Bizden olana değer vermek…

Bizden olan değer veriyor muyuz?
İsterseniz peşinen yanıtını vereyim.
Aslında bizden olana pekala değer veriyor, önemsiyor, koruyor, kolluyor, sahipleniyoruz.
Bizden olana biz gibi bakıyor,
Biz gibi görüyor,
Biz gibi sahipleniyoruz!
Yıllarca da durum bu şekilde cereyan etmiş.
Fakat…
Evet fakat, bir şeyler olmuş, bir kopukluk, bir kavram karmaşası, bir söylem değişimi, bir frekans bozulması…
Adı her ne ise gizli bir el, garip bir güç, tarifini şuan yapamayacağım bir temas bizi bizden ayrıştırmış.
Bizi bize yabancı kılmış.
Bizden bir şey olmazları beynimize dikte eden, zorla yerleştirenle,
Bizi bizden ayıran, bizi bize yabancı kılan, uzaklaştıran güç aynı güç kıymetli hemşerilerim.
Biz bize yabancı gibi görünüyor olsak da aslında biz bizimle beraberiz.
Laf ola beri gele türünden bir söylem değil ifadelerim.
Burada bir hususa özellikle dikkat çekmek istiyorum müsaadenizle.
Birlikte rahmet ayrılıkta azap vardır sözünü hatırlasak.
Bakıyorum yaşadığım şehrin dünden gelen hastalığına; ayrılığın azabı ile inim inim inliyor.
Birlikten rahmeti olmasa da rantı bulan bir kesim var.
Adına ticari rant mı dersiniz, siyasi rant mı bilemiyorum.
Birlikte birileri bir şeyler bulurken asıl önemli tabaka olan büyük çoğunluk ayrılığın azabını yaşamış.
Birileri bu şehrin insanlarına ayrılığı bir kader gibi dikte etmiş, benimsetmiş…
Bizden olanı değersiz, sahipsiz ve bir şey olmaz mantığı ile çıkarmış karşımıza.
Klasik ‘icat çıkarma’ telkinleri, zamanla bizden bir şey olmazlara dönüşü vermiş. Bırakın mevcut potansiyeli açığa çıkarmak, varlığından dahi bihaber olmuşuz yıllar yılı bir birimizin.
Yozgat dışında her alanda başarılı olmuş, rüştünü ispat etmiş, güç bulmuş Yozgatlı, Yozgat’ta neden bu denli ayrılıklarla dolu.

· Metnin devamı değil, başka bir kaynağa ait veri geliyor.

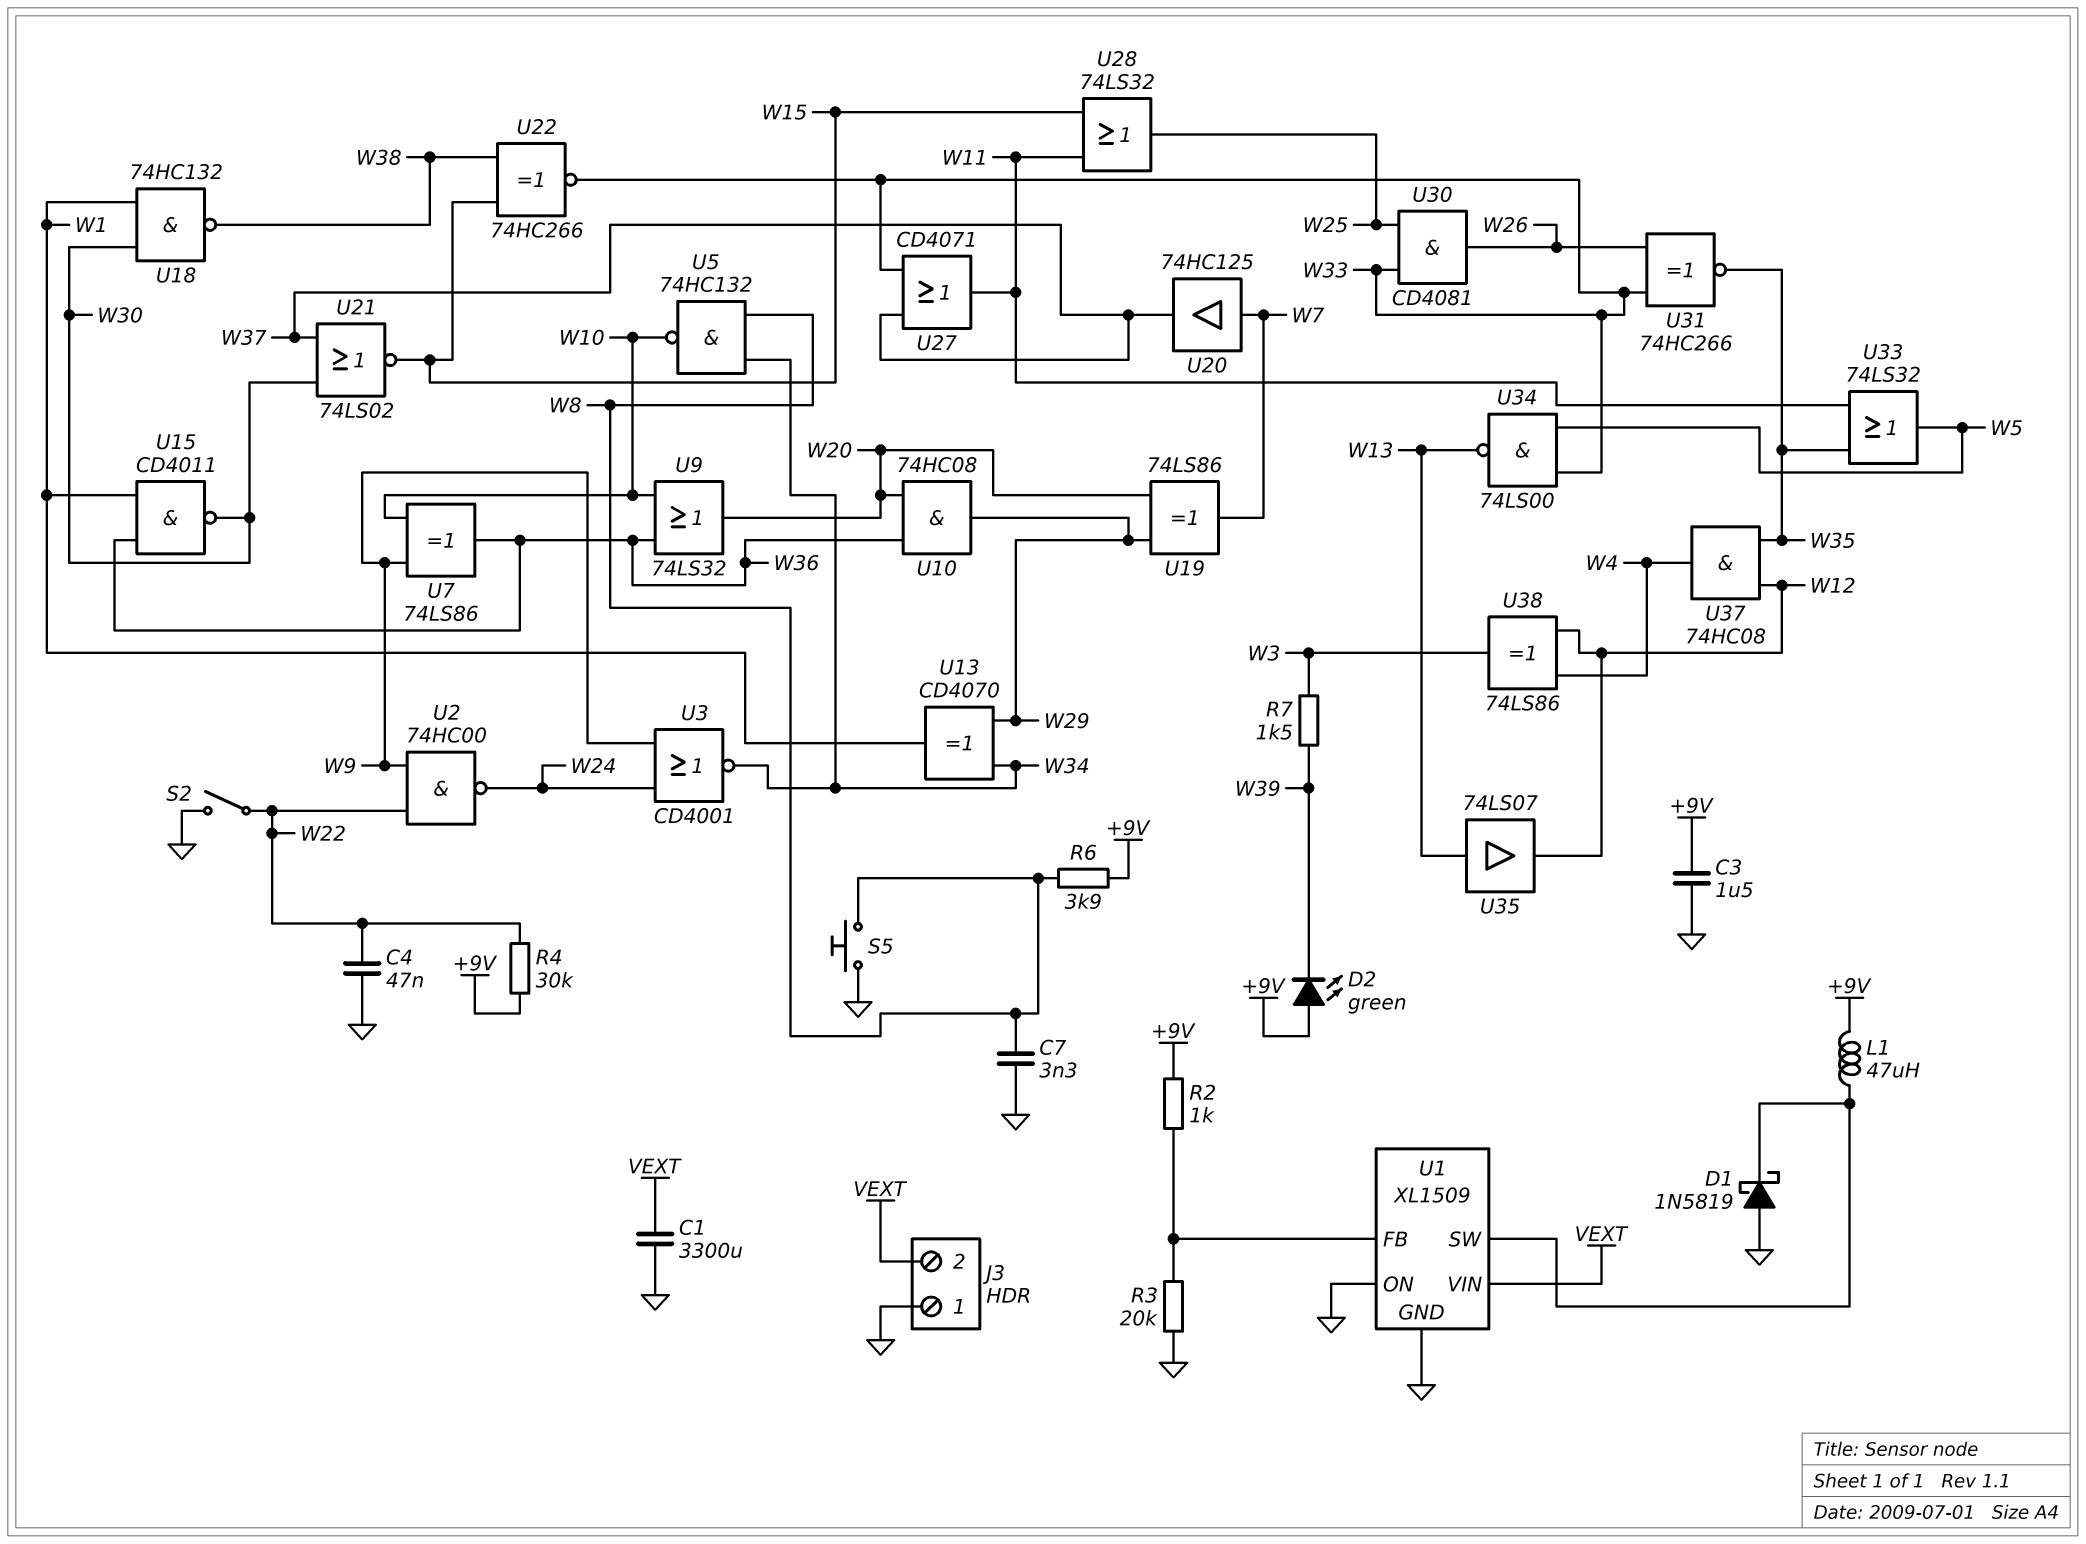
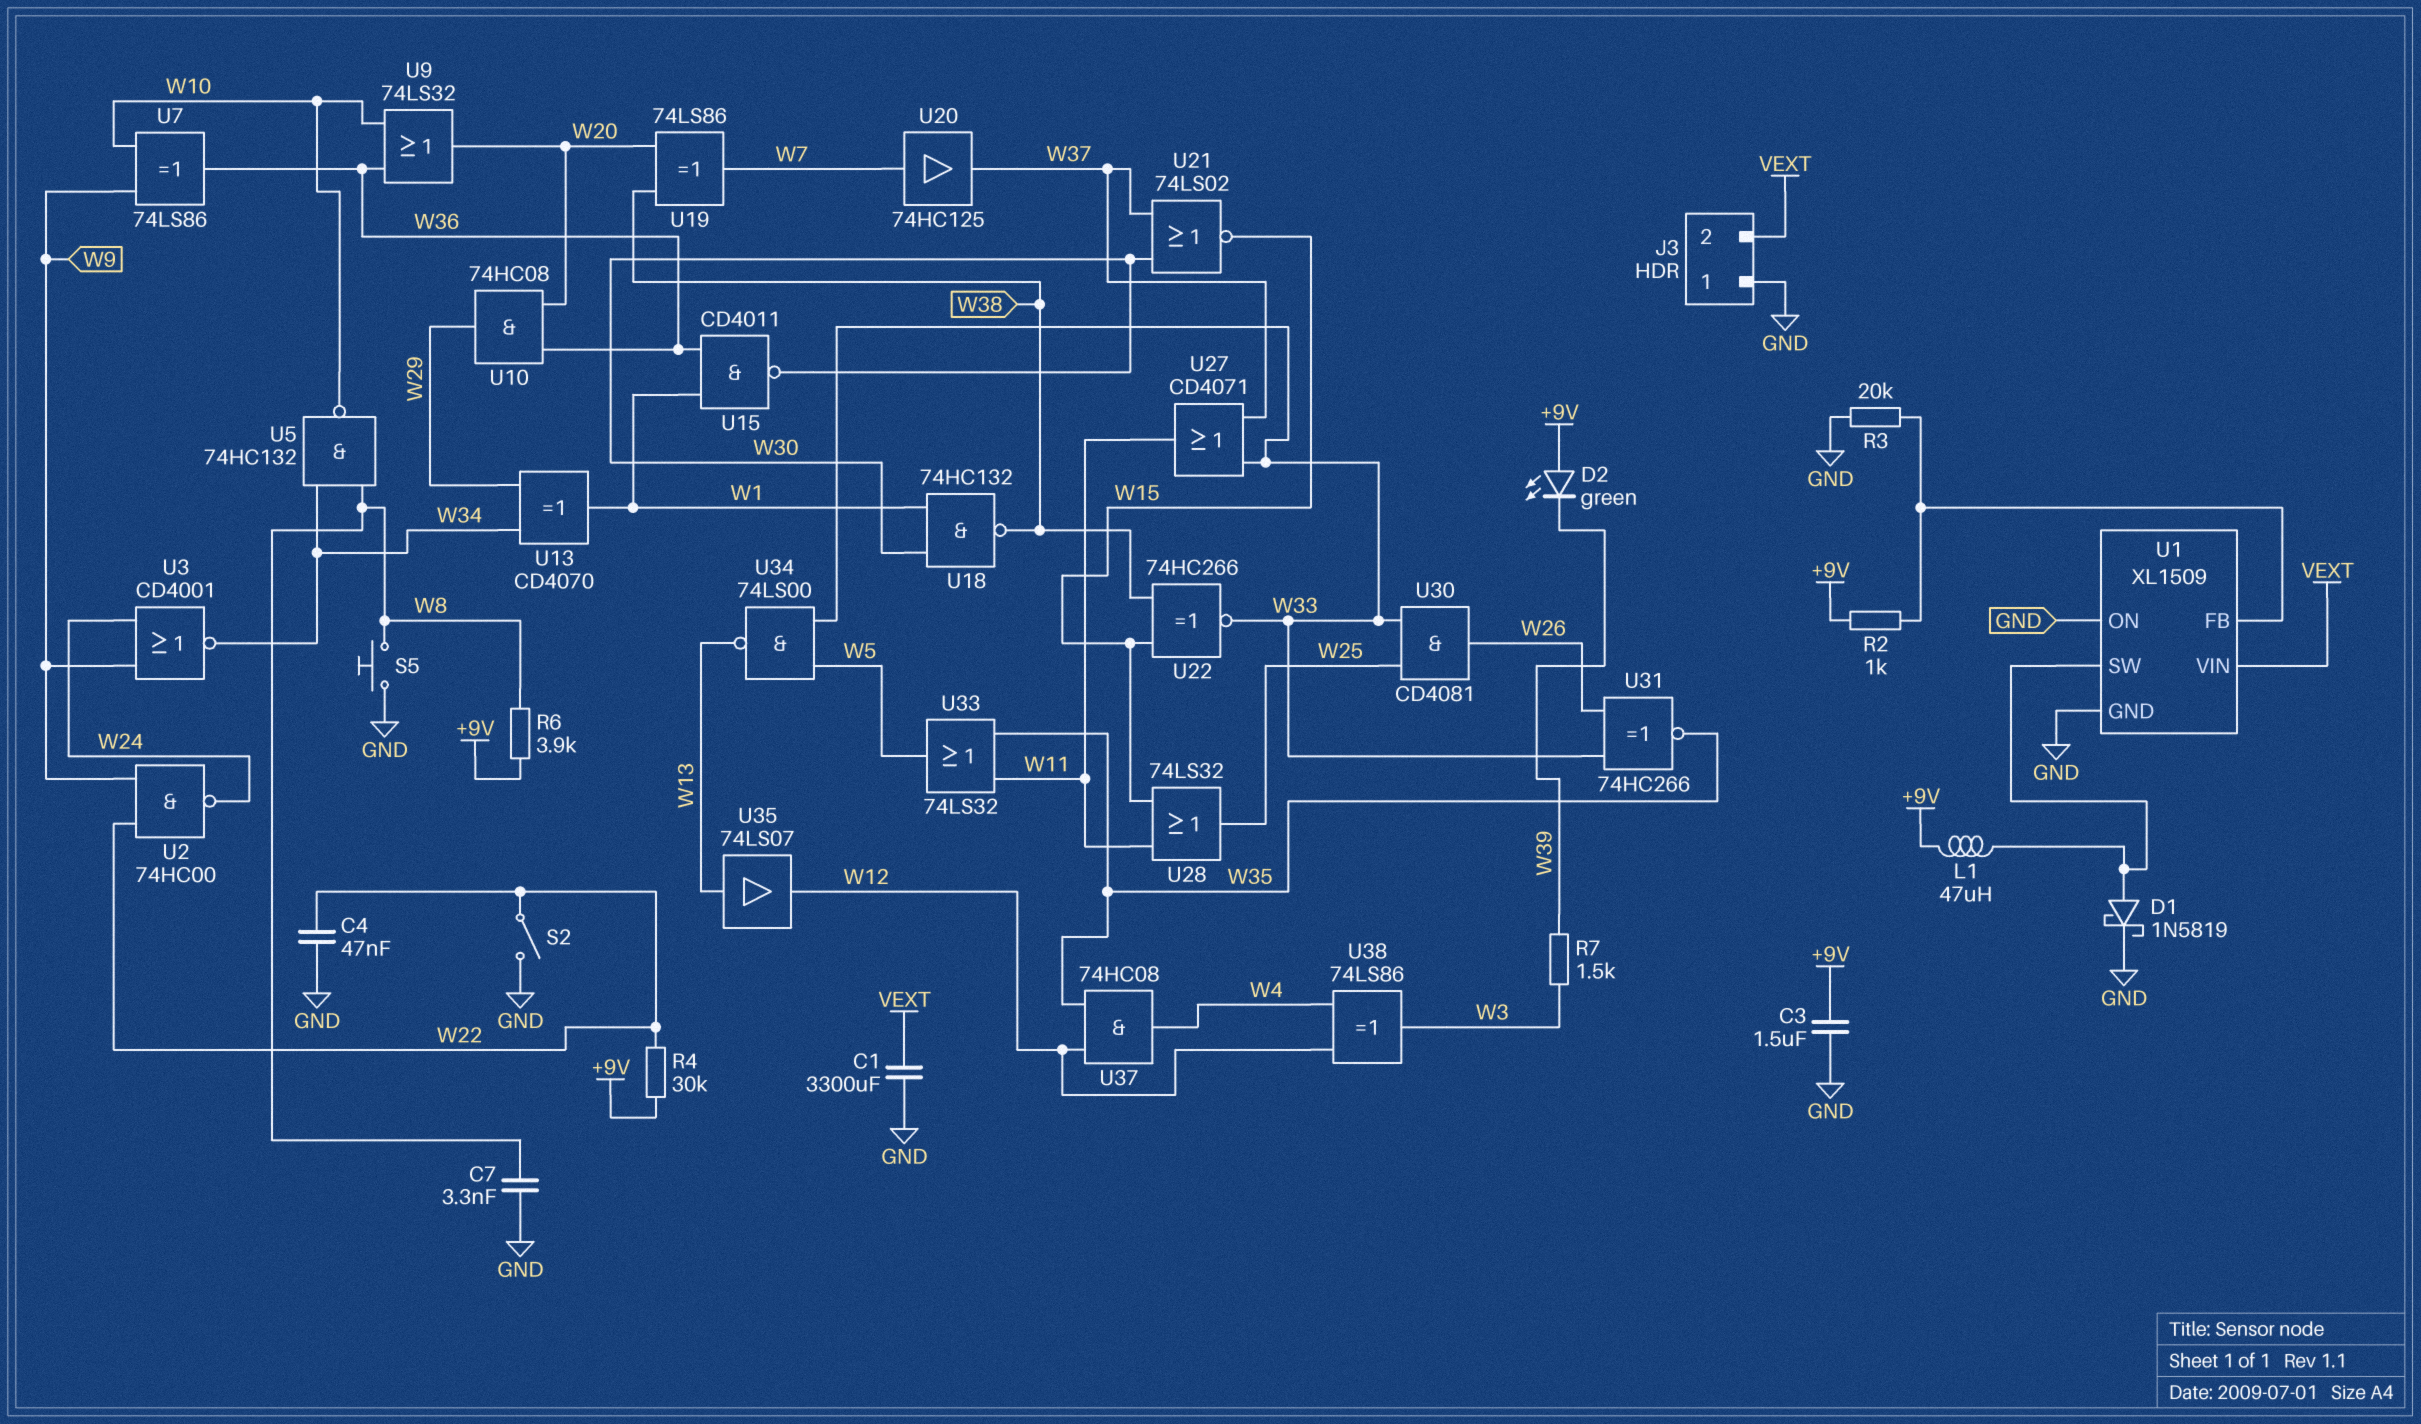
D1: schottky 1N5819 (A GND, K U1/SW) -> schottky 1N5819 (A U1/SW, K GND)
U19: XOR 74LS86 (in W20, in W29, out W7) -> XOR 74LS86 (in W20, in W38, out W7)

Ya da gurbette başarıyı yakalamış Yozgatlı neden hem memleketi ile hem de gurbetteki hemşerisi ile en önemli kavşaklarda buluşmak yerine ayrışmış.
Bu şehrin sanatçıları,
Bu şehrin siyasetçileri,
Bu şehrin iş insanları,
Bu şehrin gurbetçileri,
Bu şehrin doktorları, hakimleri, genel müdürleri, sporcuları neden birbirinden habersiz.
Bu şehrin STK’ları neden birbirinin izine kurşun atacak duruma gelmiş.
Bu şehrin basın mensupları…
Say sayabilirsen, öyle kıymetli insanlar var ki önemli yerlerde. Ve öyle kıymetli bir yüreğe sahibiz ki.
Hangimiz kötü hangimiz birbirinden daha iyi durumdayız.
Bir kötü varsa da biziz, bir iyi varsa da biziz.
Sanırım birilerinin işine gelmiş yorgun şehrin mücadeleci, emekçi insanlarını ayrıştırmak.
Ayrılığın azabı yaşatılmış sürekli.
Ve biz kıyameti kopmadan bir azap yaşatılıyor.
Kıyamet kopmadı bu neyin azabı desek, her şeye ve tüm ayrılıklara inat aslında bir birimize ne çok değer verdiğimizi göstersek.
Zor değil, vallahi de billahi de zor değil.
Göreceksiniz er ya da geç birlikteliğin rahmeti buluşturacak bizleri.